What does this tell you? What it tells me is that human beings, once again, are shown to make decisions based on irrational, subjective, emotional information, despite what they may think.
So how might the base rate fallacy work in business?
Let’s look at how most business decisions are made. Imagine you are responsible for delivering a new initiative designed to drive cultural change. Where would you start?
You might do a bit of research to find out what other companies are doing. You might do some research to find out what consultants are proposing. You might ask your colleagues what they think. Maybe an initiative is being driven from the boardroom.
That’s all fine, but how has the need for this new initiative been determined?
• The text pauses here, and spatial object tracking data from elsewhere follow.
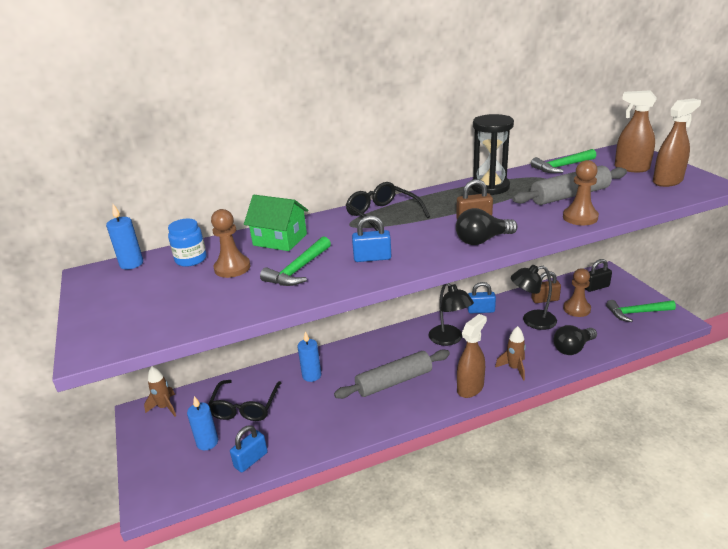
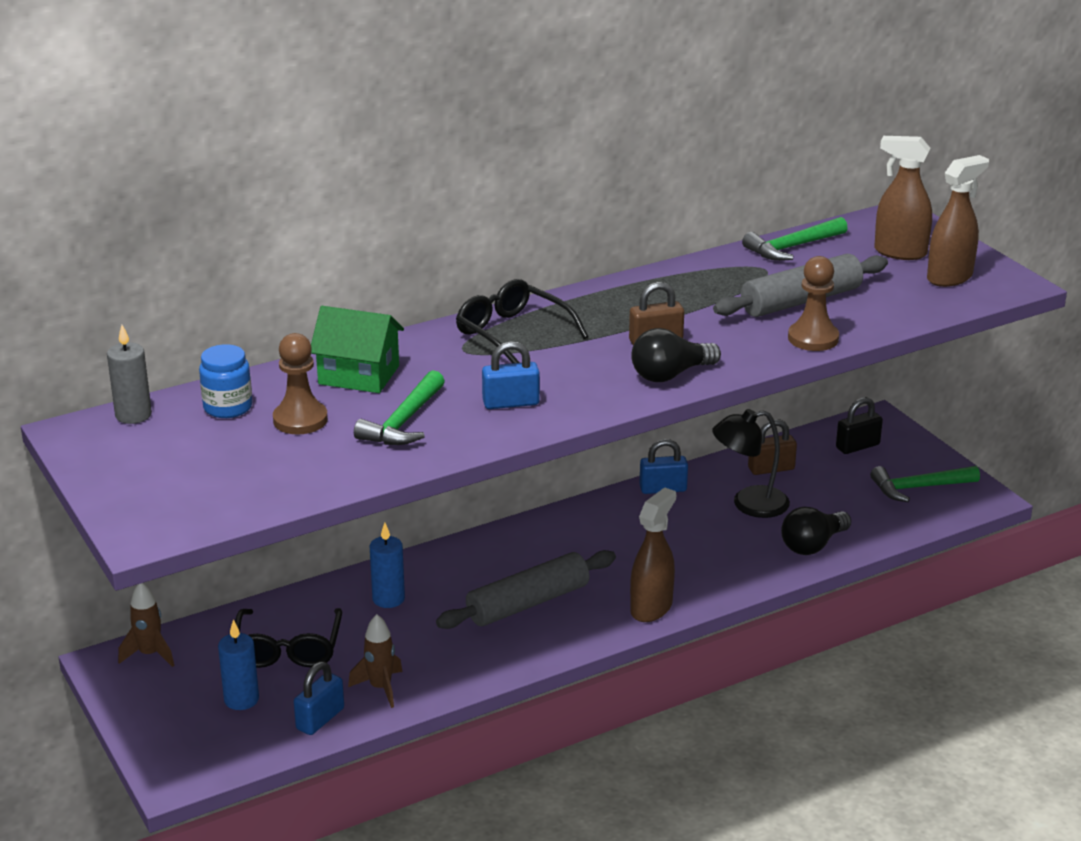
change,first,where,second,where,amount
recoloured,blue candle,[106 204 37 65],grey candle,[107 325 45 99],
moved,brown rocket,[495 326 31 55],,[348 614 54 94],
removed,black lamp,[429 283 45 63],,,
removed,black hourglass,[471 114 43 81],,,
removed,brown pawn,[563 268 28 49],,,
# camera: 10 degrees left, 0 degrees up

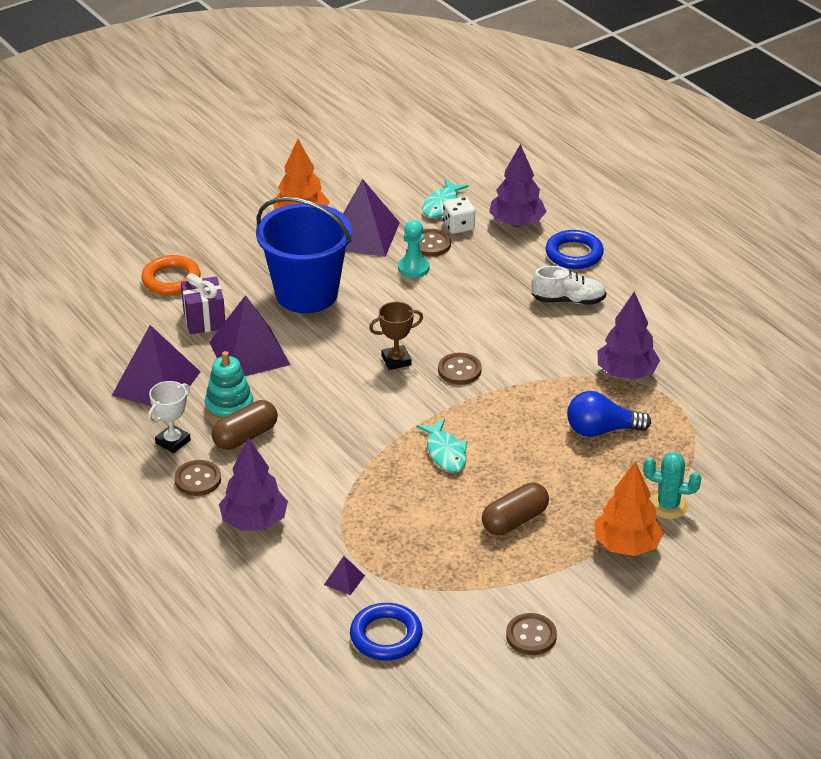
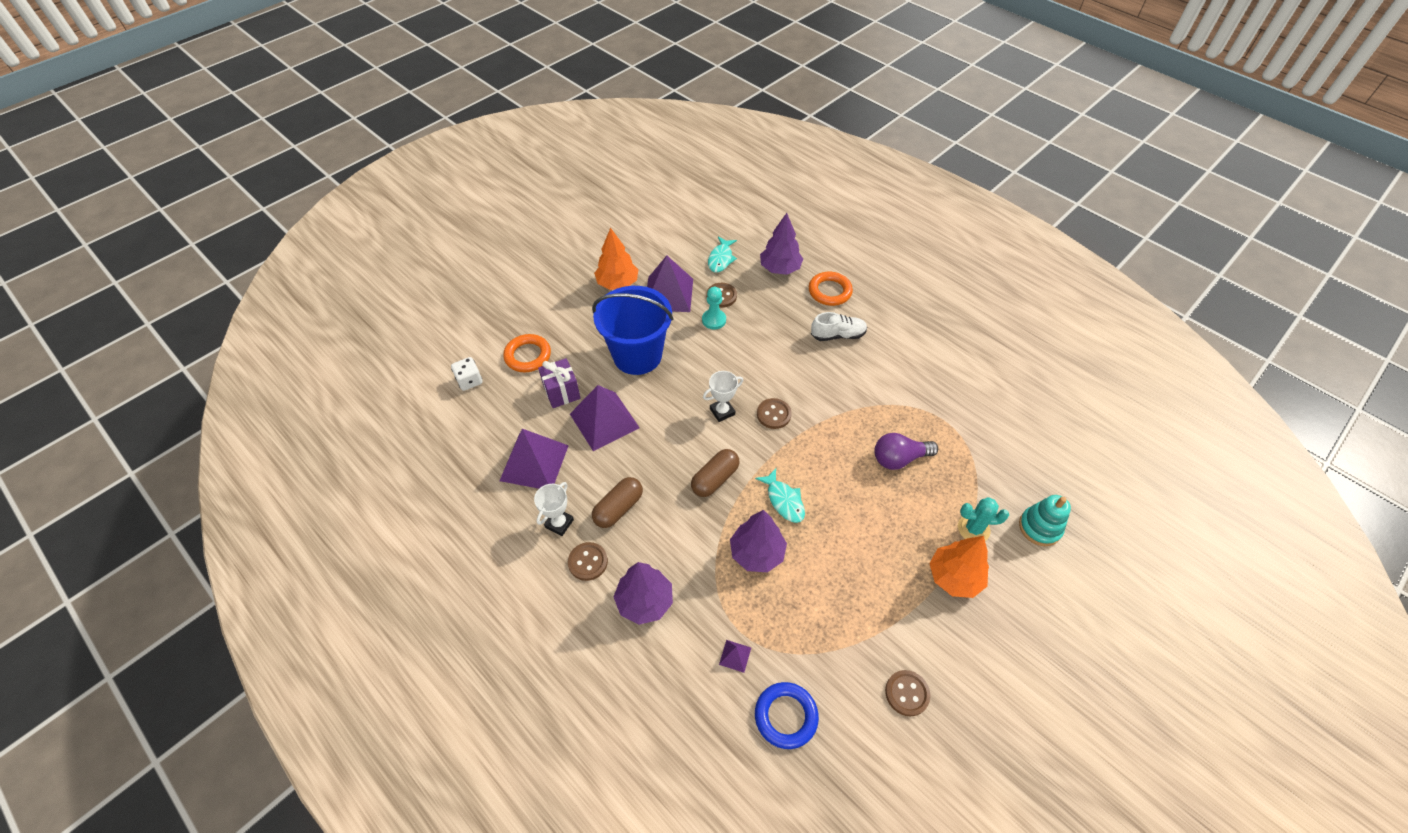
change,first,where,second,where,amount
moved,white dice,[443 197 32 37],,[451 357 31 34],
moved,brown capsule,[482 483 67 52],,[691 449 49 48],
recoloured,brown trophy,[369 302 54 68],white trophy,[703 371 40 51],
moved,purple tree,[598 291 62 89],,[730 510 57 62],
recoloured,blue ring,[546 230 58 39],orange ring,[809 272 44 34],
recoloured,blue light bulb,[567 391 84 46],purple light bulb,[874 433 64 37],
moved,turquoise stacking toy,[205 351 48 70],,[1019 495 52 51],
# camera: 10 degrees left, 15 degrees up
Are you working on anecdotal information? Are you following a trend in an effort to keep up with the other Joneses in your market sector? Are you exercising your creativity by coming up with a nifty new idea?
These are all useful things to take into consideration, but how do you know that any of them will fuel the particular cultural shifts you want to make with this initiative?
And this is the issue that arises when you avoid the base rate fallacy. In essence, you’re avoiding making decisions based on data in favour of making decisions based on subjective, personal criteria.
This is fine when the decision only affects you or people who share your views. It’s not OK when a decision of this magnitude affects a group of people with a variety of concerns and needs.
I’ll share a story, told to me by a colleague, that illustrates how this works. An automobile plant in the US noticed that they were experiencing high rates of absenteeism. They challenged all sorts of assumptions about management practices, team structures, length of work days and weeks, assuming that it was an issue of morale. None of the initiatives they introduced made a difference.
Then, a bright spark put forward the idea that perhaps they should ask their colleagues what was actually going on that caused so much time off work. Want to know what they discovered?
They discovered that, due to a few years of high pollen counts, people were suffering with severe cases of hay fever. By providing antihistamines and other remedies at the auto plant, on company expense, they resolved their absenteeism issue in a matter of weeks.
The point is that by taking a data-driven approach to solving their issue of absenteeism, they were able to accurately pinpoint the cause and implement a simple but effective solution, et voila. The absenteeism problem was solved.
The question for you is this. Where are you wasting time, money and effort creating and implementing programmes or initiatives that make a marginal difference? And how might you introduce a data-driven approach to solving workplace issues or instigating cultural shifts?
If you don’t know what you’re dealing with in the first place, you cannot effectively implement change that creates a lasting impact. At best, you’ll be placing random plasters over fictional wounds while ignoring the real source of the ailment, which may not even be a wound at all.
Maybe I’m teaching Granny to suck eggs, as the saying goes, but I urge you to learn to love data. Take the time to find out what’s really going on in your organisation, and base your initiatives around data, not personal preference. Be guided by the needs of your people, not the whims of the latest fad in cultural or business transformation.
And remember to tap into the wisdom of the people you serve. They’ll show you how to shine, if you let them.